PASSAGE SHOWN:
I can recall a few years back reading in more than one place that the arcade shooter was dead as last week’s formerly fresh fish, but this was really never true. Between numerous indie developers and fans keeping the genre alive through making and publishing and distributing games via digital and retail formats, the good ol’ shmup lives on pretty much anything that can play them. Two of the more recent ones go for the gold and succeed when by being well-made games with excellent price points destined to hang out in your game library for a spell. Let’s take a peek at both, shall we?

Fast Striker 01

Pretty, isn’t it? well, it’s also PRETTY FREAKIN’ HARD to an old gleep like me, but I keep playing these shmups because I used to be better at them back in the day.

fast striker PS4First up is Fast Striker ($6.99), a 2010 NEO·GEO MVS/AES vertical shooter getting a new life on current gen systems thanks to German developer NGDEV and publisher Eastasiasoft. Six levels of frantic, gorgeous bullet hell bliss await with four difficulty settings to challenge. Yes, six levels may seem short to some of you out there, but this game makes you earn those high scores and like a solid shmup, you’re going to keep coming back to beat your previous runs or die trying.

DATA LISTING:
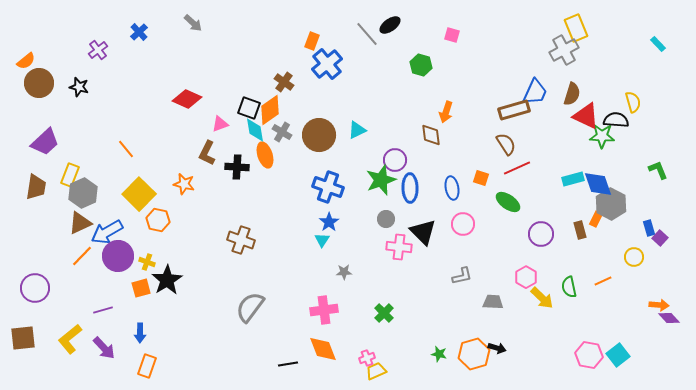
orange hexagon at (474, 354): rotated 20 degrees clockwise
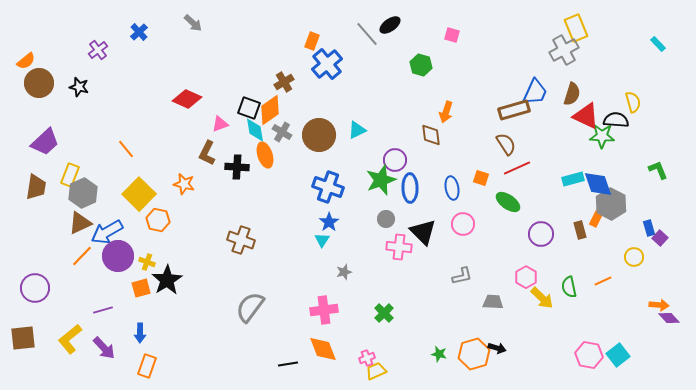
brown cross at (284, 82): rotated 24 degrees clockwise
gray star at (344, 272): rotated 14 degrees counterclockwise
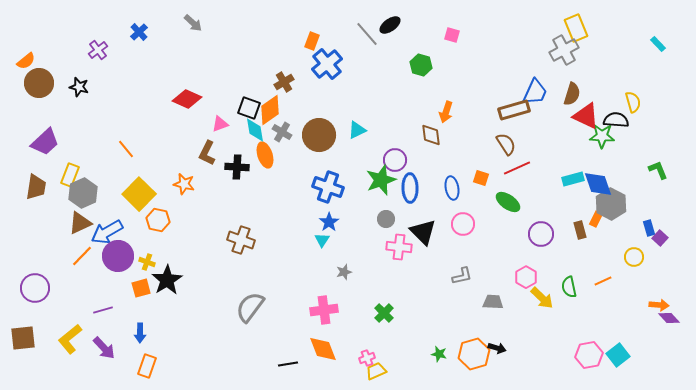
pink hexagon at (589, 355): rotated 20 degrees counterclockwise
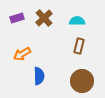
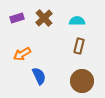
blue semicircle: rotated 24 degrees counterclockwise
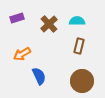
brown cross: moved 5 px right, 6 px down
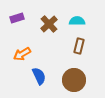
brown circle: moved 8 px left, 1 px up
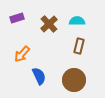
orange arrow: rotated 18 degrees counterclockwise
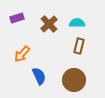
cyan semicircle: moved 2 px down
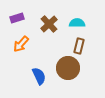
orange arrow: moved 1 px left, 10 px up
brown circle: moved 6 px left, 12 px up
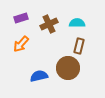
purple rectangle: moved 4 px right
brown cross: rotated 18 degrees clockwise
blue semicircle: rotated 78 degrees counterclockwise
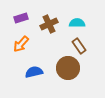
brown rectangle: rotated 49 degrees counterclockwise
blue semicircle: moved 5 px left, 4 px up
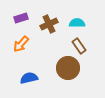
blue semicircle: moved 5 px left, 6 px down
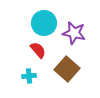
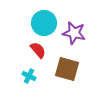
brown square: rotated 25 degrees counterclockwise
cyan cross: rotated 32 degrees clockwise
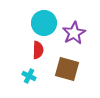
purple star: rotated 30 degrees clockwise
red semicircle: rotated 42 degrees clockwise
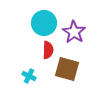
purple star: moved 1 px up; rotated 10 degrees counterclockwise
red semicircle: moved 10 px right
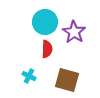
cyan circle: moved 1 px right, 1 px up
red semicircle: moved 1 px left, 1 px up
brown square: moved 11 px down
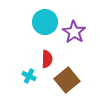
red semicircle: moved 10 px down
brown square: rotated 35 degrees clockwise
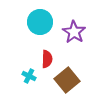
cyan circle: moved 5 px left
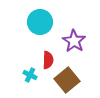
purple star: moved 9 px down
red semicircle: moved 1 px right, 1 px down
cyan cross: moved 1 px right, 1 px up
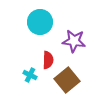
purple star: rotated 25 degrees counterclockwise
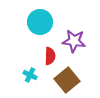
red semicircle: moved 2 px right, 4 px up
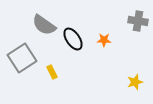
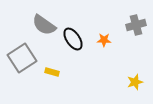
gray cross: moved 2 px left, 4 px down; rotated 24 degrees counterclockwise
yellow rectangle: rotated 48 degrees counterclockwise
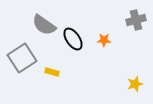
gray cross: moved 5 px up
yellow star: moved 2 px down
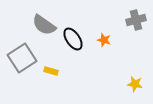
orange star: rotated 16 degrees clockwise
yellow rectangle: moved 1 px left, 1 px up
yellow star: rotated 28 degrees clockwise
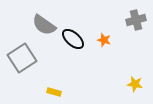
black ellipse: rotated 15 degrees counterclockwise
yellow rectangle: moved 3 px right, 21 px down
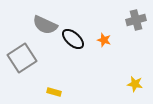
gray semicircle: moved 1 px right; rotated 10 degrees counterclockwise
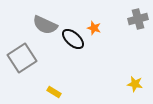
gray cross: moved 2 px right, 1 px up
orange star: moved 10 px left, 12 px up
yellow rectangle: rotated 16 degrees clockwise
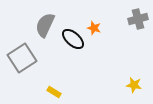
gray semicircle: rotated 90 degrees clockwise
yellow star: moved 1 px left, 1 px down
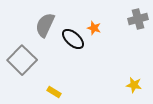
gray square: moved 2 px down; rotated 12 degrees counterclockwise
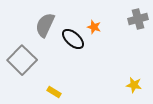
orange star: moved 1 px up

CHALLENGES:
- a) According to the review, what is the price of Fast Striker?
- b) Lay out the listing lines from the line holding "brown square: rotated 25" through the end of the listing, inclusive, as a Markdown table with the columns Row and Line. Leave out blank lines and the picture lines.

TASK SOLUTIONS:
- a) $6.99

- b)
| Row | Line |
|---|---|
| 1 | brown square: rotated 25 degrees counterclockwise |
| 2 | cyan cross: rotated 32 degrees clockwise |
| 3 | purple star: rotated 30 degrees clockwise |
| 4 | red semicircle: rotated 42 degrees clockwise |
| 5 | purple star: moved 1 px up; rotated 10 degrees counterclockwise |
| 6 | red semicircle: moved 10 px right |
| 7 | cyan circle: moved 1 px right, 1 px up |
| 8 | red semicircle: moved 1 px left, 1 px up |
| 9 | brown square: moved 11 px down |
| 10 | red semicircle: moved 10 px down |
| 11 | brown square: rotated 35 degrees clockwise |
| 12 | cyan circle: moved 5 px left |
| 13 | purple star: moved 9 px down |
| 14 | red semicircle: moved 1 px right, 1 px down |
| 15 | cyan cross: moved 1 px right, 1 px up |
| 16 | purple star: rotated 25 degrees counterclockwise |
| 17 | red semicircle: moved 2 px right, 4 px up |
| 18 | gray cross: moved 2 px left, 4 px down; rotated 24 degrees counterclockwise |
| 19 | yellow rectangle: rotated 48 degrees counterclockwise |
| 20 | gray cross: moved 5 px up |
| 21 | yellow star: moved 2 px down |
| 22 | orange star: rotated 16 degrees clockwise |
| 23 | yellow rectangle: moved 1 px left, 1 px up |
| 24 | yellow star: rotated 28 degrees clockwise |
| 25 | black ellipse: rotated 15 degrees counterclockwise |
| 26 | yellow rectangle: moved 3 px right, 21 px down |
| 27 | gray semicircle: moved 1 px right; rotated 10 degrees counterclockwise |
| 28 | gray cross: moved 2 px right, 1 px up |
| 29 | orange star: moved 10 px left, 12 px up |
| 30 | yellow rectangle: rotated 16 degrees clockwise |
| 31 | gray semicircle: rotated 90 degrees clockwise |
| 32 | yellow star: moved 1 px left, 1 px down |
| 33 | gray square: moved 2 px down; rotated 12 degrees counterclockwise |
| 34 | orange star: moved 1 px up |